Food Service Taught Work Ethic

Bad airline food is a well-worn joke, one that Joseph Brennan doesn’t contradict. He can speak with more authority than most, at least as far as 1960s-era in-flight meals are concerned — he used to prepare breakfasts for flights out of Albany, N.Y.

“The things I prepared didn’t make me challenge the assumption that airplane food wasn’t that good,” said Brennan, senior vice president of the Connecticut Business & Industry Association and a native of upstate New York. “I wouldn’t say it was particularly appetizing.”

At the time, Brennan was a high school kid who worked in a restaurant near the airport. His job required a 3:30 a.m. wake-up so he’d be able to make the eggs and sausage, encase them in tinfoil and drive the food to the airport. Never having flown on an airplane and therefore untouched by the angst that airports provoke in most passengers, he found the experience pleasant and interesting. And because celebrities such as Bob Hope and Sammy Davis Jr. performed at a nearby theater and sometimes flew out of Albany, Brennan could brag that he’d cooked for some big-time names in his day — even if he wasn’t 100 percent sure they actually consumed his breakfast cuisine.
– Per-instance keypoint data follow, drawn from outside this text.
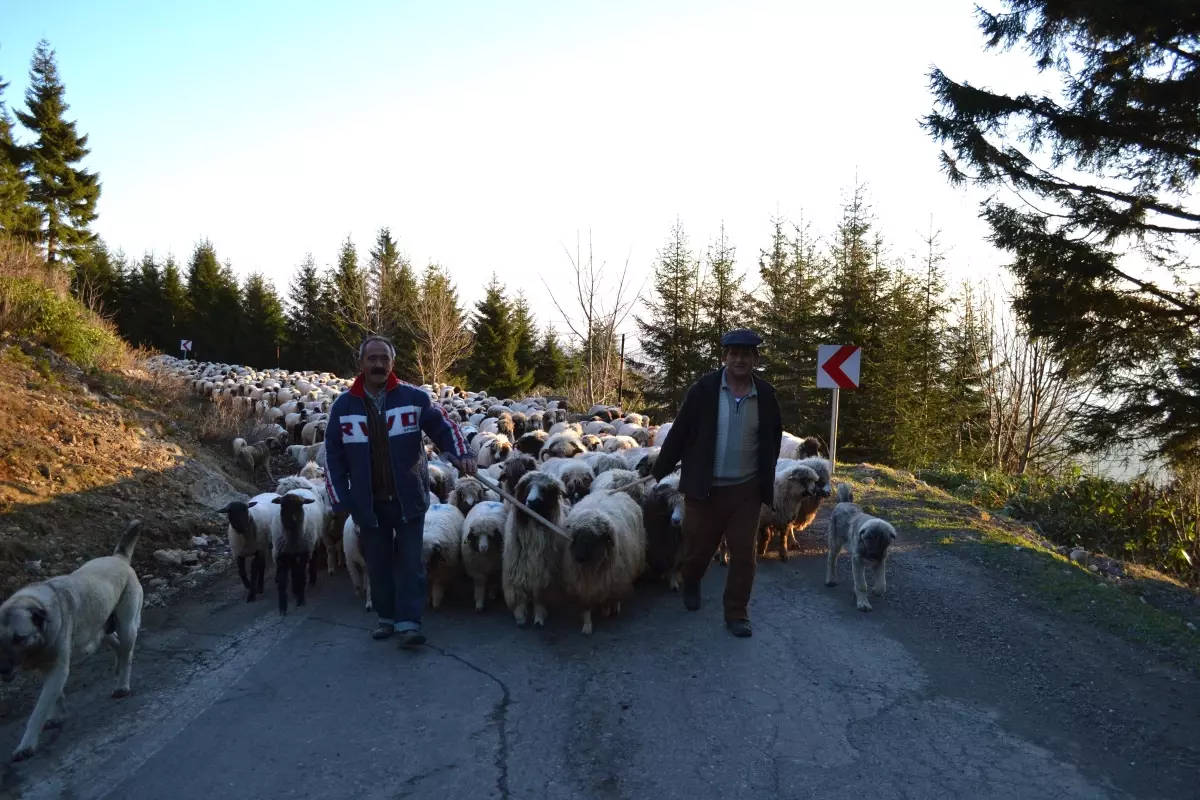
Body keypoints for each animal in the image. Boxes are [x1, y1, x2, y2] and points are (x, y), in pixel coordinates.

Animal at [0, 522, 145, 762]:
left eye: (18, 638)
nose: (2, 670)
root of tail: (118, 558)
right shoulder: (48, 668)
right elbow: (55, 696)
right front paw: (57, 715)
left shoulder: (57, 669)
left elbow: (39, 709)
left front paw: (27, 744)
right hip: (99, 627)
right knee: (117, 645)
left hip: (126, 626)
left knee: (127, 653)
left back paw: (122, 684)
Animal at [561, 491, 648, 633]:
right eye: (576, 536)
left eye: (593, 538)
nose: (578, 557)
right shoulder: (583, 582)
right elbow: (586, 604)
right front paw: (587, 625)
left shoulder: (611, 578)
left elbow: (609, 597)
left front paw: (607, 609)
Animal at [830, 482, 897, 614]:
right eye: (868, 538)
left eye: (884, 540)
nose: (873, 554)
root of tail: (844, 502)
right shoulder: (858, 561)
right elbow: (861, 584)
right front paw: (863, 603)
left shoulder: (880, 562)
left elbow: (882, 584)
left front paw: (876, 591)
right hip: (835, 544)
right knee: (831, 561)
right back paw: (831, 579)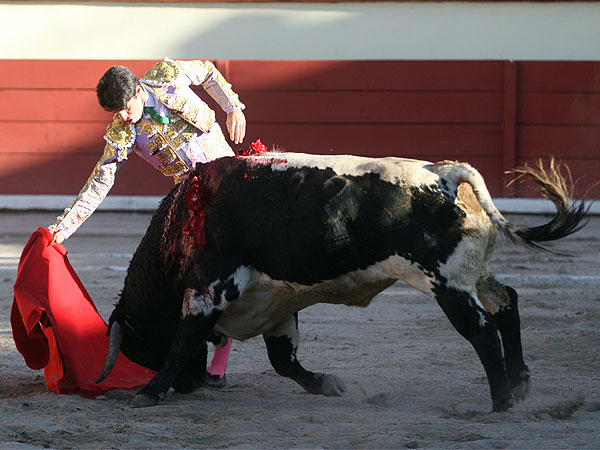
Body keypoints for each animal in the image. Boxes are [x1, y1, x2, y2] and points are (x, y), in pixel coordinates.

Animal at [97, 154, 584, 412]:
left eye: (143, 348)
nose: (190, 386)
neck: (185, 218)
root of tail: (444, 174)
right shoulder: (275, 303)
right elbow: (284, 361)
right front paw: (328, 385)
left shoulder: (209, 289)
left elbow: (183, 342)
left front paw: (149, 392)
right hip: (473, 274)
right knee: (507, 302)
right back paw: (519, 384)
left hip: (445, 283)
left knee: (481, 331)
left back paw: (500, 402)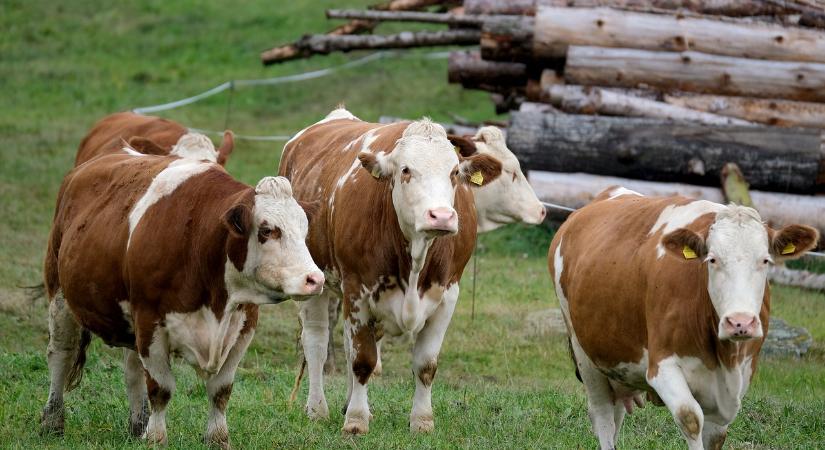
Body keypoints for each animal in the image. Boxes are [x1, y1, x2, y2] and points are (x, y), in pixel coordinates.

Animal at [42, 150, 322, 446]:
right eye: (267, 230)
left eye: (305, 231)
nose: (315, 279)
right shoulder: (150, 322)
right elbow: (161, 388)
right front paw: (156, 438)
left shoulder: (244, 326)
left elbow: (221, 389)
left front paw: (217, 438)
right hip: (60, 295)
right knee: (61, 354)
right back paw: (52, 422)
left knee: (132, 370)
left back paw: (137, 425)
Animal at [280, 107, 502, 434]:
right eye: (406, 170)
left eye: (453, 173)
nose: (441, 216)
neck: (416, 259)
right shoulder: (357, 290)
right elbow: (362, 360)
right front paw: (355, 421)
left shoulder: (448, 295)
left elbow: (425, 364)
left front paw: (422, 421)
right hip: (314, 282)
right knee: (317, 342)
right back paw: (318, 409)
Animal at [548, 187, 816, 450]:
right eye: (712, 259)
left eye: (765, 260)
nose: (740, 323)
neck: (723, 357)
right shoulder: (662, 366)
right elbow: (691, 418)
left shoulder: (742, 375)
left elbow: (716, 434)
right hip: (584, 353)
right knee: (603, 415)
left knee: (616, 415)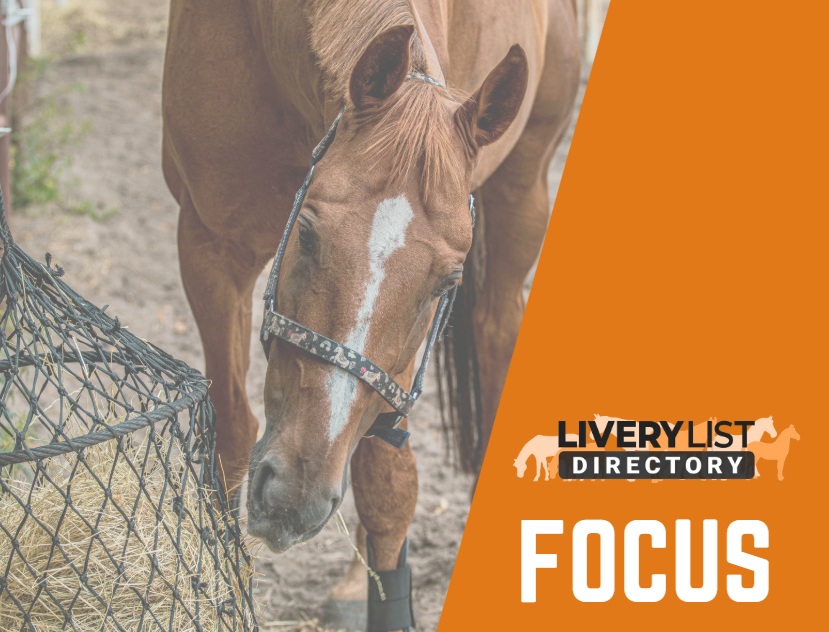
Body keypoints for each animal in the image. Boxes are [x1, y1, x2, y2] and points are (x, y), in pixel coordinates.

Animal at [162, 0, 579, 625]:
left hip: (524, 190)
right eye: (307, 233)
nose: (294, 494)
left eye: (444, 283)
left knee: (495, 333)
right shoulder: (211, 248)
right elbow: (231, 433)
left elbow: (386, 484)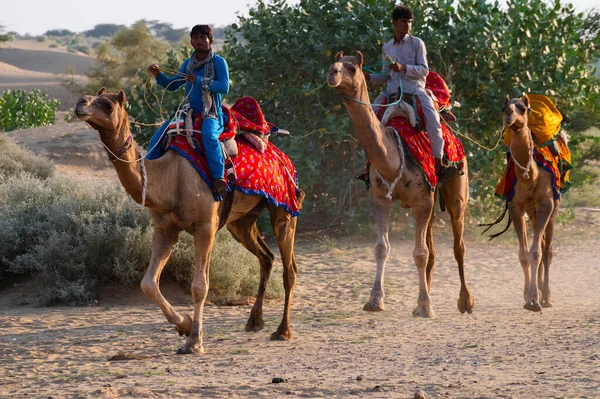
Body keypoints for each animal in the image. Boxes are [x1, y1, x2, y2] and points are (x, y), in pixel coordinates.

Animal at [74, 89, 304, 354]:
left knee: (290, 268)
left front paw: (194, 341)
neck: (171, 178)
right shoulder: (165, 229)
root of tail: (283, 155)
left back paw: (283, 331)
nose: (80, 104)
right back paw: (254, 322)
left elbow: (199, 286)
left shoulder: (205, 227)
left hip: (284, 205)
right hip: (242, 221)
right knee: (266, 257)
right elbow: (148, 283)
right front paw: (184, 324)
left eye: (108, 105)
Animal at [326, 51, 476, 318]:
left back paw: (465, 302)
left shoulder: (422, 201)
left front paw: (425, 307)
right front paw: (375, 300)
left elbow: (419, 253)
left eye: (352, 68)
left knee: (458, 244)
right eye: (336, 63)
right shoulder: (380, 199)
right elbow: (381, 248)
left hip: (458, 187)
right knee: (433, 249)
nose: (332, 73)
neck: (393, 156)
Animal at [500, 94, 560, 312]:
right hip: (532, 212)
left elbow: (536, 253)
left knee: (547, 250)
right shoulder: (516, 207)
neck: (530, 176)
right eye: (504, 107)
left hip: (554, 208)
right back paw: (543, 294)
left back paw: (547, 297)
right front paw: (528, 297)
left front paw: (535, 299)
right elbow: (524, 254)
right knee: (540, 245)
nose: (508, 114)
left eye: (522, 108)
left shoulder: (547, 205)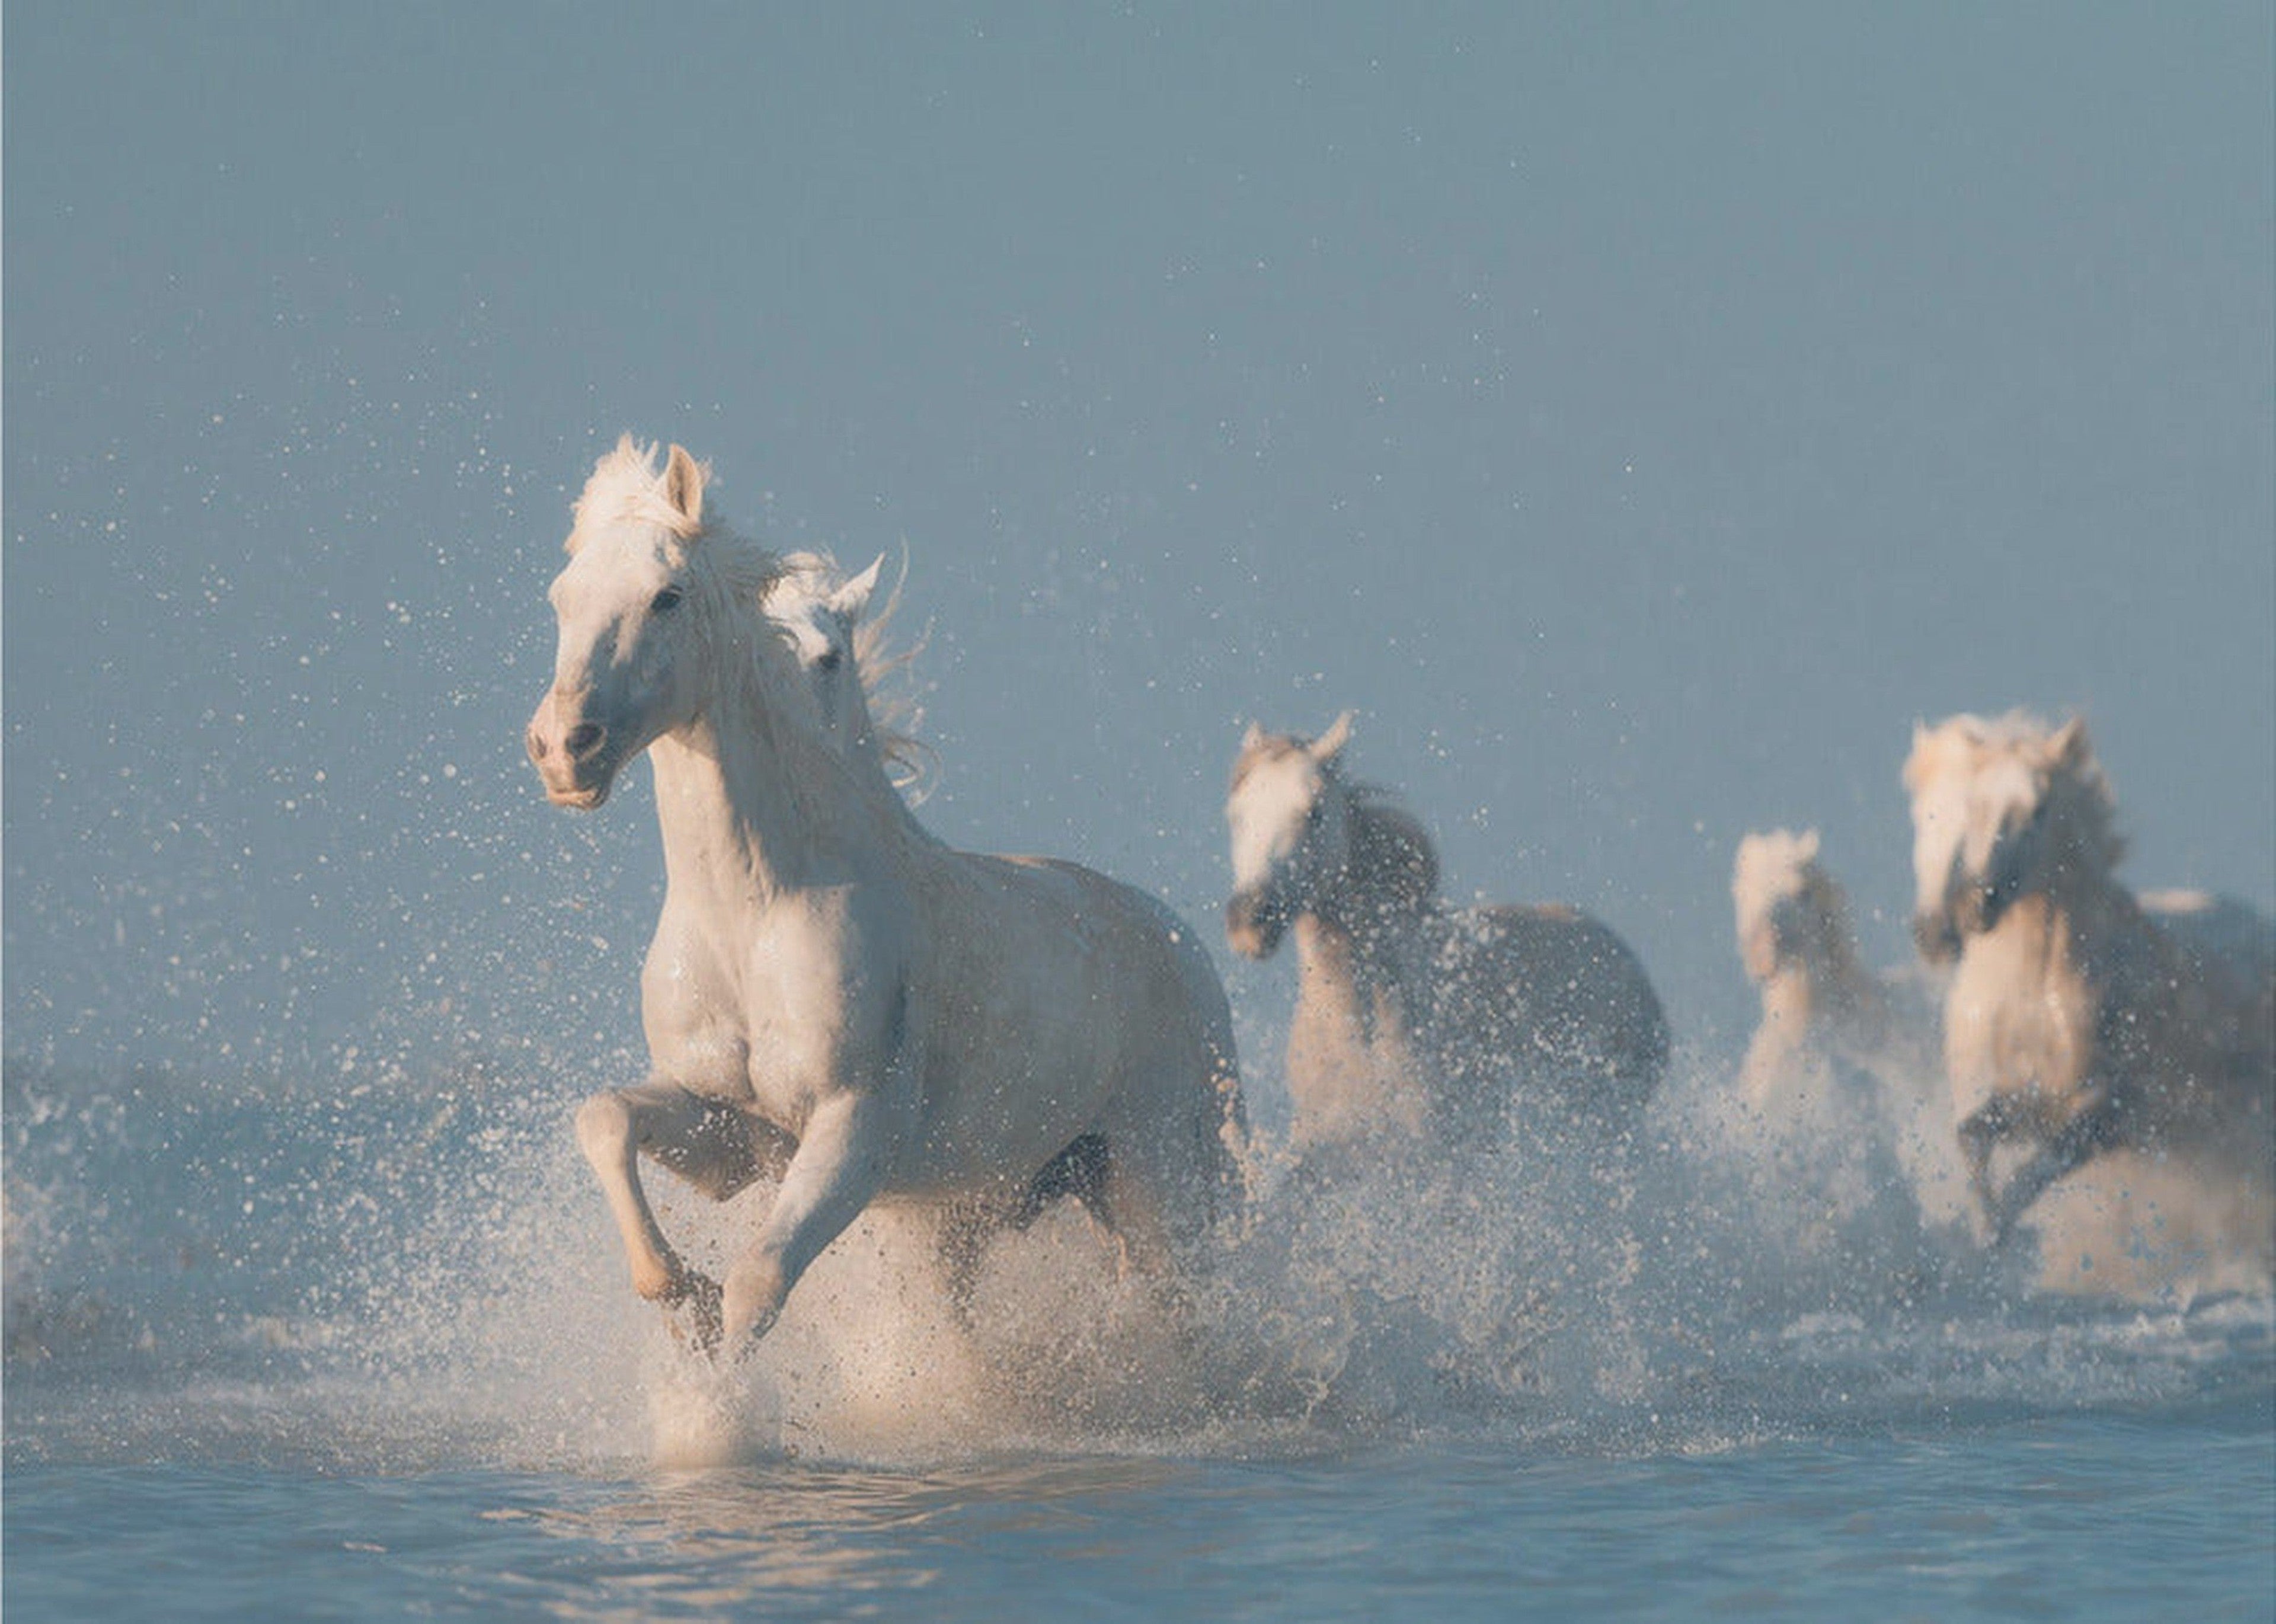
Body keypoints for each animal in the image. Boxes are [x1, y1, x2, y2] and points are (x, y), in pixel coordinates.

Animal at [526, 436, 1256, 1346]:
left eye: (666, 596)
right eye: (562, 598)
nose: (564, 750)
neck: (755, 912)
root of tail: (1183, 944)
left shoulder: (854, 1131)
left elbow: (759, 1282)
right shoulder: (732, 1130)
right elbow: (606, 1117)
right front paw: (677, 1291)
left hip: (1156, 1175)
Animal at [1903, 709, 2276, 1237]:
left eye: (2037, 810)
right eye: (1929, 814)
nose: (1969, 910)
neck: (2028, 991)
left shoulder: (2104, 1114)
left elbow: (2046, 1161)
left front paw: (2003, 1230)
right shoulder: (2010, 1098)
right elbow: (1973, 1137)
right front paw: (1987, 1230)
Brennan fell back on restaurant work off and on for most of his youth and young adulthood, picking up jobs as a busboy, waiter, short-order cook and bartender.

“It’s not that I had any particular love for it,” he said — it’s just that it was something he’d always done.

It could be tense work, especially bartending during the occasional mad rush. One restaurant was in a hotel that held a number of conventions, so every time a session ended, Brennan was inundated with thirsty convention-goers and their requests for frozen daiquiris or Pink Ladies.

“I learned to deal with pressure, working behind the bar,” Brennan said, adding that it put him in contact with a new crowd almost every day. In contrast, another job at a local neighborhood bar gave him a different experience, one where he got to know the regulars.

While those jobs peppered his younger years as he attended law school in Boston, his entry into the professional law sector — he had just begun clerking for a Massachusetts attorney — came to an abrupt and unexpected halt when he was called home because his father became ill. An optometrist, his father was unable to run his optometry center.

Brennan learned early on how to fix glasses and simple tasks like that — but he couldn’t exactly take over while his father was indisposed. But even if Brennan couldn’t step in and do the work, he and his family knew it was important not to let the center close for long stretches of time. If too many customers showed up to find locked doors, they’d stop coming altogether.

When his father came back to the business, Brennan headed for Connecticut.

His law career moved him into the CBIA, where he left food service work of all stripes behind. But he credits those early years with helping instill an attitude he needed when his lobbying and law career took off.